### [Selected text]
((

After state Fish and Game and the US Fish and Wildlife Service repeatedly refused to intervene, the center sued to stop the bird kills. Its suit, filed November 1, 2004, relied on the state’s so-called unfair competition law, which let public-interest lawyers sue businesses that gain an unfair competitive advantage via illegal activities — such as killing golden eagles.
But on Election Day 2004, the day after the suit was filed, voters severely curtailed that law by enacting state Proposition 64, which disallowed such suits unless a plaintiff could prove personal harm. And since it’s usually difficult to prove personal harm when a corporation breaks the law, the effect was to stifle the majority of unfair-competition lawsuits.
After the election, corporate attorneys, including lawyers who represented the wind-power companies, convinced the courts to make Prop. 64 retroactive, which meant that all pending unfair-competition lawsuits were poised for dismissal.
But in February 2005, Alameda County Superior Court Judge Ronald Sabraw — Bonnie Lewman Sabraw’s stepson — gave the enviros a reprieve. He refused to throw out the wind-farm suit, citing a legal precedent called the “public-trust doctrine.” The younger Judge Sabraw interpreted it to mean that all state residents had a stake in the environment and thus could be harmed by the illegal bird killings.

))

### [Apply what you read]
• a. According to the passage about the wind-farm lawsuit, on what date was the center's suit filed?
• b. List every point in time in the passage about the wind-farm lawsuit that is given with a year.

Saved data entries

((

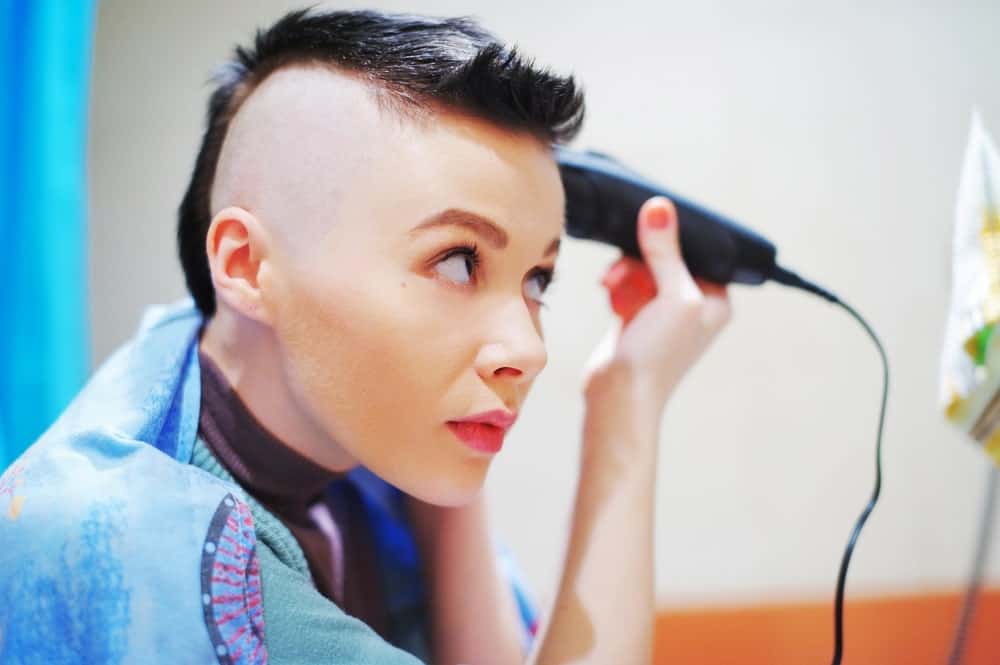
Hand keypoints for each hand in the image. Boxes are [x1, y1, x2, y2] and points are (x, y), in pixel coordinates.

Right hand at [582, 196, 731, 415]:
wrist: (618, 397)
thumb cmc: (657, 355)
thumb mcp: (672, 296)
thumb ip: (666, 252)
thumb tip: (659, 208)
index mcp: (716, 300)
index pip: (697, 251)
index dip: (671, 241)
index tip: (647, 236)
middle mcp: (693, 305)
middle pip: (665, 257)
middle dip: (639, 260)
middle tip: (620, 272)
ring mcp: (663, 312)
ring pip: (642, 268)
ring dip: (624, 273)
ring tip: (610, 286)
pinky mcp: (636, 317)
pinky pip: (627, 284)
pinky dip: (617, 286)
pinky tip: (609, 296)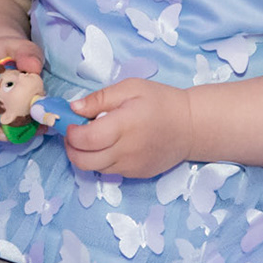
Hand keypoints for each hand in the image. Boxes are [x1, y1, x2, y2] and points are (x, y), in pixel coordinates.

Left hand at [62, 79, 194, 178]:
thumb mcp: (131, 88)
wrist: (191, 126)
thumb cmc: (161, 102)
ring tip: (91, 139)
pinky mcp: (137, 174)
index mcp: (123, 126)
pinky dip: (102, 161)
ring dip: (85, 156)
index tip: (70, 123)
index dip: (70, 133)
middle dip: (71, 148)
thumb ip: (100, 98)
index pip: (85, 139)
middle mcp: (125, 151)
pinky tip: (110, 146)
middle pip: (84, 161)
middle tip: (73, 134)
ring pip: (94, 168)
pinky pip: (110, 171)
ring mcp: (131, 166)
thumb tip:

))

### [Answers to the exercise]
• a. November 1, 2004

• b. November 1, 2004; Election Day 2004; February 2005